[Opening Extracted entries section]

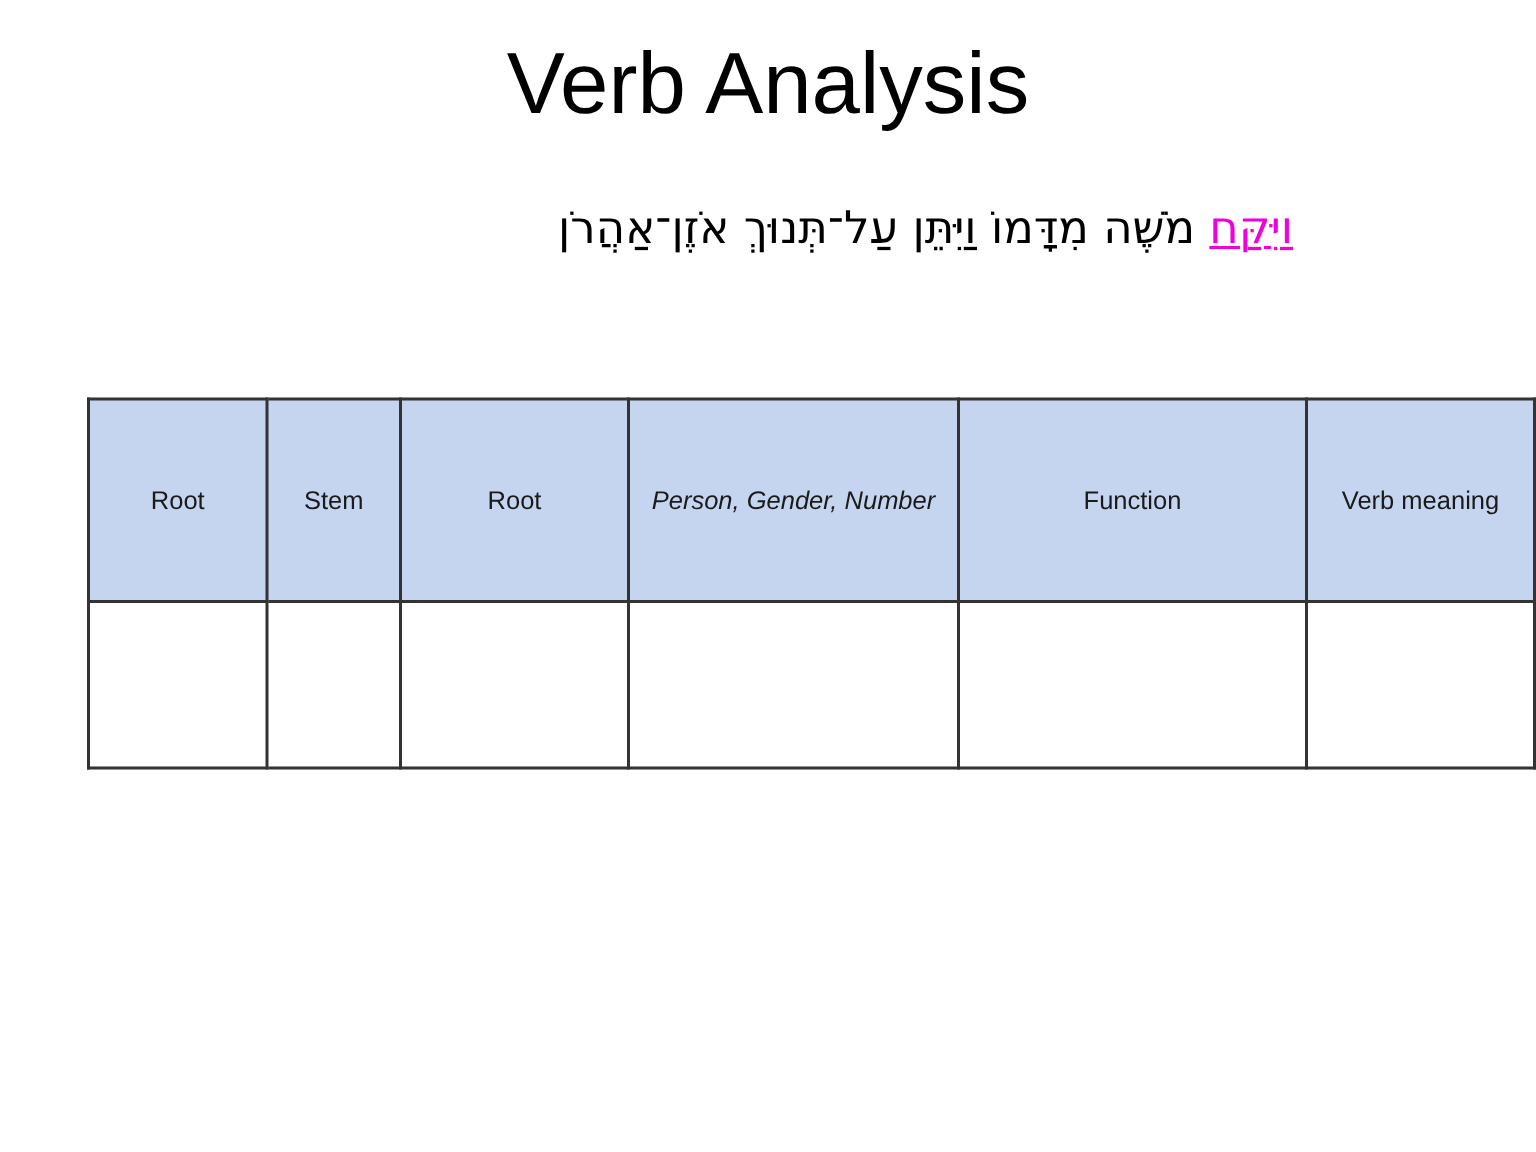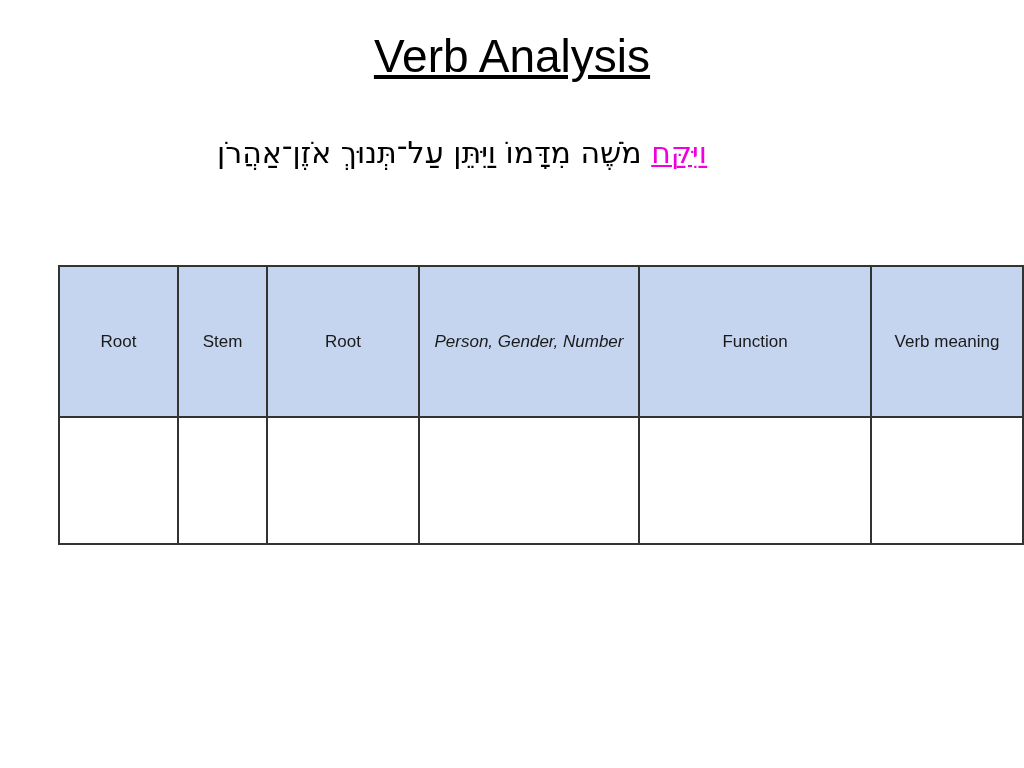--- a/index.html
+++ b/index.html
@@ -16,37 +16,35 @@
     position: relative;
   }
 
   
   .slide-title {
     position: absolute;
     left: 0;
     top: 28px;
     width: 1024px;
     text-align: center;
-    font-size: 46px;
+    font-size: 58px;
     line-height: 56px;
     font-weight: 400;
     color: #000000;
     white-space: nowrap;
-    text-decoration: underline;
   }
 
   
   .verse-line {
     position: absolute;
     left: 62px;
     top: 128px;
     width: 800px;
     direction: rtl;
     unicode-bidi: embed;
-    text-align: center;
     font-family: "DejaVu Sans", sans-serif;
     font-size: 30px;
     line-height: 50px;
     color: #000000;
     white-space: nowrap;
   }
   .verse-highlight {
     color: #ef00dd;
     text-decoration: underline;
     text-decoration-thickness: 2px;
@@ -60,21 +58,21 @@
   .analysis-table {
     position: absolute;
     left: 58px;
     top: 265px;
     width: 904px;
     border-collapse: collapse;
     table-layout: fixed;
   }
   .analysis-table td {
     border: 2px solid #333333;
-    padding: 14px 4px;
+    padding: 6px 4px;
     text-align: center;
     vertical-align: middle;
     font-size: 17px;
     line-height: 24px;
     color: #1a1a1a;
   }
   .analysis-table thead td,
   .analysis-table .header-row td {
     background: #c5d5ef;
     height: 121px;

[Closing Extracted entries section]

Required action. Counting only those lines of the data above where the word "analysis" appears, give the number and nothing more.

Response below. 4